Sontag cuestiona además la obligación de ser bella como una idealización que deviene en una forma de auto-opresión, de evaluación infinita y despiadada de todas las partes del cuerpo que, “incluso si algunos pasan la prueba, siempre serán encontrados defectuosos”; en contrapartida con la belleza masculina, en la que “una pequeña imperfección o defecto es considerado positivamente deseable”.
Por supuesto, la autora reconoce los privilegios de la belleza, en tanto una forma de poder. El problema es que se trata de un poder para atraer, no para hacer; su dependencia de la mirada masculina lo hace un poder relativo; además de que es la única forma de poder que la mayoría de las mujeres son alentadas a perseguir sin conflictos por una gran maquinaria que incluye varias industrias y tecnologías del yo. Por último, es un poder que no puede ser elegido con libertad o renunciado sin alguna censura social.
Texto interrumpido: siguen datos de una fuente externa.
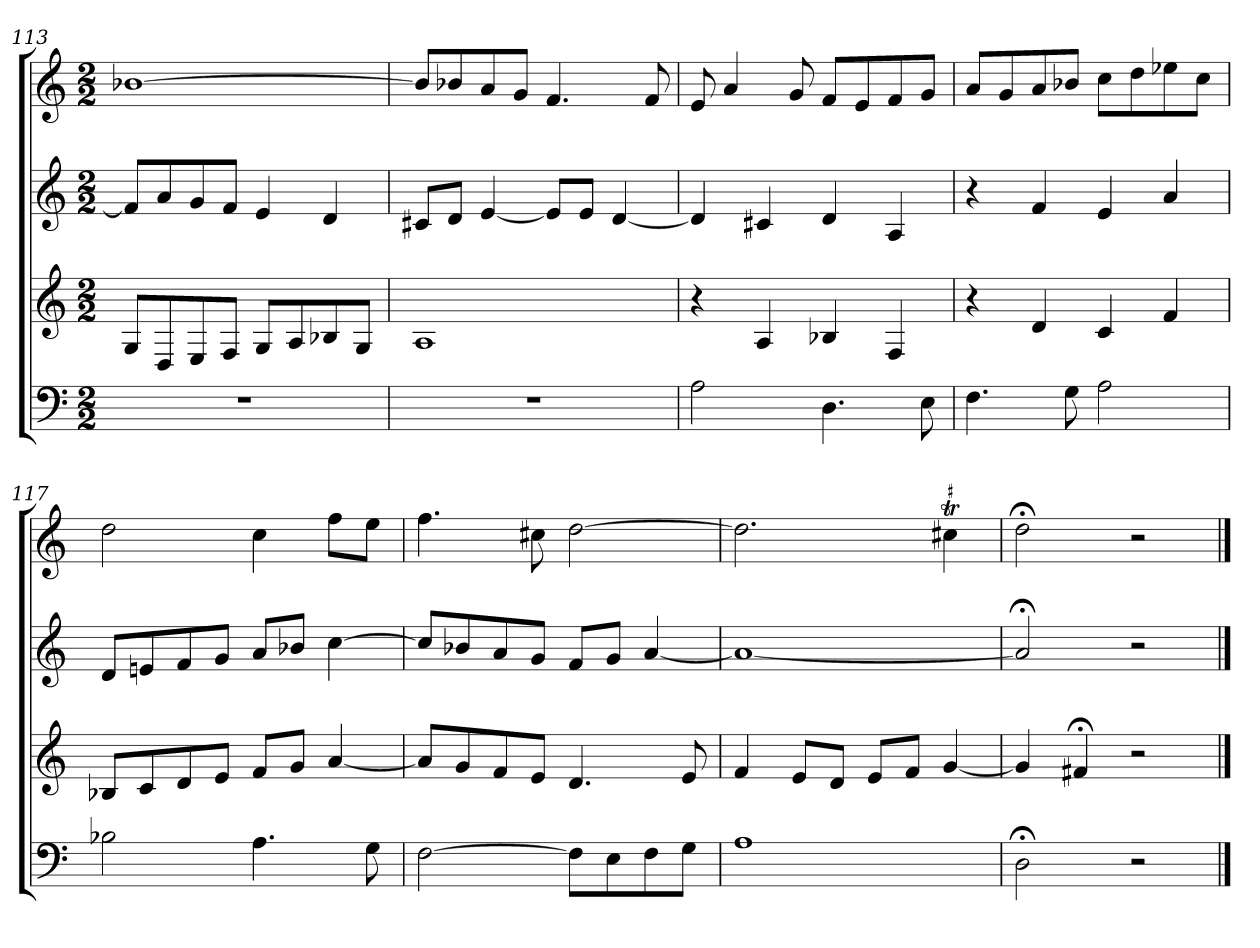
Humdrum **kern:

Según Sontag, para salir de esta trampa que depende de la escisión entre lo interno y lo externo, las mujeres deberían crear cierta distancia crítica con la excelencia y el privilegio que implica la belleza, la distancia suficiente para ver cuánta belleza ha sido reducida en el corset de la mitología de lo femenino; la propuesta es salvar la belleza de las mujeres y para las mujeres. Quizás, para esto, sirva la noción tan ligada al mundo de la moda pero también del arte: el estilo. El estilo no se confunde con la idea de perfección, ni se lleva bien con la rigidez de los paradigmas. En definitiva, la sugerencia foucaultiana de hacer de la propia vida una obra de arte estaba animada por la figura del “Dandy” como parte de un movimiento del siglo XVIII que tenía a la originalidad, la creación y cierta transgresión como dimensiones fundamentales de la vestimenta y el comportamiento. Antes que las monótonas agujas con sustancias igualadoras, la búsqueda singular de un modo estético y creativo para la mirada de los demás.